• **Document understanding data**:
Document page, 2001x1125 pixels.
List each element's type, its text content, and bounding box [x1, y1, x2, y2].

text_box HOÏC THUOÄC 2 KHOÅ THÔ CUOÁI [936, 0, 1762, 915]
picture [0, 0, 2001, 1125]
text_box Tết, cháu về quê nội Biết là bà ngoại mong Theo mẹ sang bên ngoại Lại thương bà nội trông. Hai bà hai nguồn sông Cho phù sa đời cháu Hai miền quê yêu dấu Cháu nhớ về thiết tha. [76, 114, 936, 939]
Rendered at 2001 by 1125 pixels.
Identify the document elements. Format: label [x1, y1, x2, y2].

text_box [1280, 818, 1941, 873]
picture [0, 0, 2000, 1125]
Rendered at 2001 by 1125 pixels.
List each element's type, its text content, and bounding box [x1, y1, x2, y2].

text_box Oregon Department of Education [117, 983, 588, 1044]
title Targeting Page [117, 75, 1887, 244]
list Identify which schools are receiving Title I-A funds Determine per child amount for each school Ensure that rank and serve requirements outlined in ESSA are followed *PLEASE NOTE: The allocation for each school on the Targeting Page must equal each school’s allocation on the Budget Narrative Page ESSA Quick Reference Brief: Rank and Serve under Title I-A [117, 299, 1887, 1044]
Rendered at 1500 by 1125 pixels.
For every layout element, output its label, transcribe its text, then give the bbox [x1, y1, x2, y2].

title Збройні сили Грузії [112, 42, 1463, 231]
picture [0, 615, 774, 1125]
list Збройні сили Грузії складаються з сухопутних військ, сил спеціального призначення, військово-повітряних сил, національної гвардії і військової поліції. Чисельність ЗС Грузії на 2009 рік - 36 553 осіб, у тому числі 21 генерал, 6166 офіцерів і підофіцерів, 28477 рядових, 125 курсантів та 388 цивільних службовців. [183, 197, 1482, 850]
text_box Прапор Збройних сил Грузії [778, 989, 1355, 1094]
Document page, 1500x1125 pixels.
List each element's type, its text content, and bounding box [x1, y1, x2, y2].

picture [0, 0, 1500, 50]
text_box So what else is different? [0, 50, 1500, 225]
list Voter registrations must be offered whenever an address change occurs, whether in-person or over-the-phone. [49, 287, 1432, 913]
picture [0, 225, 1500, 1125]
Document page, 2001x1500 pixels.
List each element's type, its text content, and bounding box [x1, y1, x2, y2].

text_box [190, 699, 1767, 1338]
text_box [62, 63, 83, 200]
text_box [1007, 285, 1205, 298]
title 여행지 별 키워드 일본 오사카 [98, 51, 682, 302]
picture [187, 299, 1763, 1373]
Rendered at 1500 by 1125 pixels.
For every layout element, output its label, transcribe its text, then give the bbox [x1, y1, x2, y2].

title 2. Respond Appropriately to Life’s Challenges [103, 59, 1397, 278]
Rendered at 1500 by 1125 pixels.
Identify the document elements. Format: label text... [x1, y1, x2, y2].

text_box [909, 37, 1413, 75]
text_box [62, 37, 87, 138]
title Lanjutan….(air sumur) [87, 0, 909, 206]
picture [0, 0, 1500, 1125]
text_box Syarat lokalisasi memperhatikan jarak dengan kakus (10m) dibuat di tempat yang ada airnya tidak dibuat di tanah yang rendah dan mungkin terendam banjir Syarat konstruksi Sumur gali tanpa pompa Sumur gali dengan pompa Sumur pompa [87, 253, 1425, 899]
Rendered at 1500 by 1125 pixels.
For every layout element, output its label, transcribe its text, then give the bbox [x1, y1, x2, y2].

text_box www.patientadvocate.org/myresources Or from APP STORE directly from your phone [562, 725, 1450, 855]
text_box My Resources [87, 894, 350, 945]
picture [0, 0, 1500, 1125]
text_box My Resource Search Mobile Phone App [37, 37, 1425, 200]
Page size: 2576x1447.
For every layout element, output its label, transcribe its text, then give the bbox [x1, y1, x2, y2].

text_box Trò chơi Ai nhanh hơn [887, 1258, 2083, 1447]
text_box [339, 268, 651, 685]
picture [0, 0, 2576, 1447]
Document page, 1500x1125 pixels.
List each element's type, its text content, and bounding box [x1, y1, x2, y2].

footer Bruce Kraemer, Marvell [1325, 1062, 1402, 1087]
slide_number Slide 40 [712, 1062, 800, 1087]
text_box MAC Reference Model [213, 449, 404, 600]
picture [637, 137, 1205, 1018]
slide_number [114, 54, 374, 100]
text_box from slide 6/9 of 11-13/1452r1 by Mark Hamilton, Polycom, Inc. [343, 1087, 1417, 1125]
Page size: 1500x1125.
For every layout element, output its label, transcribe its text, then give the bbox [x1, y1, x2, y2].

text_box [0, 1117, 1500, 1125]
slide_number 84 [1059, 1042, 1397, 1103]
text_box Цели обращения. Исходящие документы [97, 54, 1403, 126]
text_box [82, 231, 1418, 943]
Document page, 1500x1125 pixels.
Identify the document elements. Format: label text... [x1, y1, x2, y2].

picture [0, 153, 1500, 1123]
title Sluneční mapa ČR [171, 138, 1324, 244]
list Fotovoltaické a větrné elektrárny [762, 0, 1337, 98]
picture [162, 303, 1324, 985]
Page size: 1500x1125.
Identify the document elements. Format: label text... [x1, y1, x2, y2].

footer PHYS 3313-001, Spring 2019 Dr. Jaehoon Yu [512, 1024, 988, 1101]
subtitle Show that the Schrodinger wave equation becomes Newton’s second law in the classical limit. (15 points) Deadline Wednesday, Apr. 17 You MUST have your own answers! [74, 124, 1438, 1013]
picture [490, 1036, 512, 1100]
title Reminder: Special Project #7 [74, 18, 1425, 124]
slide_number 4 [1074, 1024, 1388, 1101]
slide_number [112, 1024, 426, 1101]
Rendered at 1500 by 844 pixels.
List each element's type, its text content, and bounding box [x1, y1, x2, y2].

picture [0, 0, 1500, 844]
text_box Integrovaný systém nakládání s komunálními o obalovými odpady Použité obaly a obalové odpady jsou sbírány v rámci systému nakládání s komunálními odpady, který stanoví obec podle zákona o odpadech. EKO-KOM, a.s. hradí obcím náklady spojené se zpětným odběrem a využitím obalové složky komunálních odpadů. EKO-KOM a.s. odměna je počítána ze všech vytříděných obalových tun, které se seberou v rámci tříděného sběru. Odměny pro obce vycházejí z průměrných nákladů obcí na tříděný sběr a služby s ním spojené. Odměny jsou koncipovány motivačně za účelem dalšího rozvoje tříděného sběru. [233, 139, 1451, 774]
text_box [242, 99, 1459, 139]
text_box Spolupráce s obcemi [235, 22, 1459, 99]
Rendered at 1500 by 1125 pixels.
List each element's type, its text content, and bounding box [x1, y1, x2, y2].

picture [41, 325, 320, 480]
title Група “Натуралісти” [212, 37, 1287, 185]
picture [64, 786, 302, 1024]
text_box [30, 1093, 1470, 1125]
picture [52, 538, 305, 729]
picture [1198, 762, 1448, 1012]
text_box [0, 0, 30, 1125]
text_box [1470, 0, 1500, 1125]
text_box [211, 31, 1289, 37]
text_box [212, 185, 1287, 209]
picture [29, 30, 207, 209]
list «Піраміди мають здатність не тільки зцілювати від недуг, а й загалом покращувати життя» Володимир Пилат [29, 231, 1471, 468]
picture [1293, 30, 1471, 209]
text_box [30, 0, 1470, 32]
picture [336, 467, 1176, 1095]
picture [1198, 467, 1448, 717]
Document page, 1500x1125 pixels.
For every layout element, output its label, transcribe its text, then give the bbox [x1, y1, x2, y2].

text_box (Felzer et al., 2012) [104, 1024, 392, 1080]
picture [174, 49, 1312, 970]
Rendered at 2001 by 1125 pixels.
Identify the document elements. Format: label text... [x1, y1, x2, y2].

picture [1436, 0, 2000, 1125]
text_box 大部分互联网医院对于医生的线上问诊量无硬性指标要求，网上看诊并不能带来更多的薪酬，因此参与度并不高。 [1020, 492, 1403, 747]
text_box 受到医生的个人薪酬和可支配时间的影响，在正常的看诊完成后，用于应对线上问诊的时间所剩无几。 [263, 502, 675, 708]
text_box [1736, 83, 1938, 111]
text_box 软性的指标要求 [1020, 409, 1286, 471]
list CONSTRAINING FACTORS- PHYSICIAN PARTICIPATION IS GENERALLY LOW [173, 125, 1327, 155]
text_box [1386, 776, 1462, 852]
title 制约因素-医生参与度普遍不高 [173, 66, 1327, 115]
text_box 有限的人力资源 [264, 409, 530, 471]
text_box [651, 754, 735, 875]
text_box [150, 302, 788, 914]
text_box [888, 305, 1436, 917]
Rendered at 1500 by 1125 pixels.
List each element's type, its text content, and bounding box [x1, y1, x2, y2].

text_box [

• **Work request**: Could you return exactly the lines above from the line with "text_box [82, 231, 1418, 943]" to the line with "Rendered at 1500 by 844 pixels.", both included, and nothing else?

• **Response to this task**:
text_box [82, 231, 1418, 943]
Document page, 1500x1125 pixels.
Identify the document elements. Format: label text... [x1, y1, x2, y2].

picture [0, 153, 1500, 1123]
title Sluneční mapa ČR [171, 138, 1324, 244]
list Fotovoltaické a větrné elektrárny [762, 0, 1337, 98]
picture [162, 303, 1324, 985]
Page size: 1500x1125.
Identify the document elements. Format: label text... [x1, y1, x2, y2].

footer PHYS 3313-001, Spring 2019 Dr. Jaehoon Yu [512, 1024, 988, 1101]
subtitle Show that the Schrodinger wave equation becomes Newton’s second law in the classical limit. (15 points) Deadline Wednesday, Apr. 17 You MUST have your own answers! [74, 124, 1438, 1013]
picture [490, 1036, 512, 1100]
title Reminder: Special Project #7 [74, 18, 1425, 124]
slide_number 4 [1074, 1024, 1388, 1101]
slide_number [112, 1024, 426, 1101]
Rendered at 1500 by 844 pixels.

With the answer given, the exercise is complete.